J.P. Morgan analysts estimate that Sri Lanka’s gross debt servicing costs will amount to $7 billion this year, with a $1 billion repayment due in July.
“We have to go for a debt moratorium,” said Sabry, who offered to quit a day after he was appointed on Monday but later confirmed that he was still finance minister.
“We have to suspend debt repayment for some time and get bilateral and multilateral support to manage our balance of payments.”
NO-CONFIDENCE MOTION?
President Gotabaya Rajapaksa is running his administration with only a handful of ministers after his entire cabinet resigned this week, while the opposition and some coalition partners rejected calls for a unity government to deal with the country’s worst crisis in decades.
At least 41 lawmakers have quit the ruling coalition to become independents, though the government says it still has a majority in parliament.
“The government needs to address the financial crisis and work to improve governance, or we will move a no-confidence motion,” Sajith Premadasa, leader of the Samagi Jana Balawegaya opposition group, said in parliament.
Sabry, a former justice minister, said political stability was necessary as the country prepared to start talks with the International Monetary Fund (IMF) this month. Weerasinghe said he will be holding a virtual meeting with the IMF on April 11.
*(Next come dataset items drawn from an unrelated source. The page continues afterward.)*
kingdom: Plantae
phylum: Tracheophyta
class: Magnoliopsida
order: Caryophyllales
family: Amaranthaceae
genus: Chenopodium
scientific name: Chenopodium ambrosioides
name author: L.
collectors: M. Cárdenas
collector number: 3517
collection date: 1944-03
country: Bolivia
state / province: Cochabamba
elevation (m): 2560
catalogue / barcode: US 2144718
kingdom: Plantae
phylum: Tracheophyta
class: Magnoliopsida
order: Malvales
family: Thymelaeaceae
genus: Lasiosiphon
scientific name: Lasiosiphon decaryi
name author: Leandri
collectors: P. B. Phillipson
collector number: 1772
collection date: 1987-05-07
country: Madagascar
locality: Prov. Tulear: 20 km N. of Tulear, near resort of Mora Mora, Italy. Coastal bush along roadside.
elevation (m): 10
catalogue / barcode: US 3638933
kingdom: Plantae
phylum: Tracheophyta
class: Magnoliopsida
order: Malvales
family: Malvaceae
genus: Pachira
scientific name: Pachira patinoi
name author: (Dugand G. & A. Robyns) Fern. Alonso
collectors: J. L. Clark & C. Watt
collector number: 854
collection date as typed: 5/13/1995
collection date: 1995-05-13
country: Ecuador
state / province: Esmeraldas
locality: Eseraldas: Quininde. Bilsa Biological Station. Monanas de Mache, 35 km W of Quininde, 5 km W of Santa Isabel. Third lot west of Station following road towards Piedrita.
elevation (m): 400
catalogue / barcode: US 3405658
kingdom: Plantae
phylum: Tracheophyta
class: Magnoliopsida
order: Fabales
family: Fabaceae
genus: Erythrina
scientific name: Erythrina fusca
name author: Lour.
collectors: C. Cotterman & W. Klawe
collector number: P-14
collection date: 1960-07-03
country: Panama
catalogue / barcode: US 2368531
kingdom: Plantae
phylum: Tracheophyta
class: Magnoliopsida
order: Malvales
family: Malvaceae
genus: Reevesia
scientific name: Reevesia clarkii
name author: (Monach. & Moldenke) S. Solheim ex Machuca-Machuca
Earlier on Friday, nearly two dozen associations, representing industries that collectively employ a fifth of the country’s 22 million people, together urged the government to quickly seek financial help from the IMF, the World Bank and the Asian Development Bank (ADB).
Masakorala said that both merchandise and service exports could drop 20%-30% this year due to a dollar shortage, higher freight costs and power cuts.
Sri Lanka’s foreign exchange reserves have plunged some 70% in the past two years, hitting $1.93 billion at the end of March.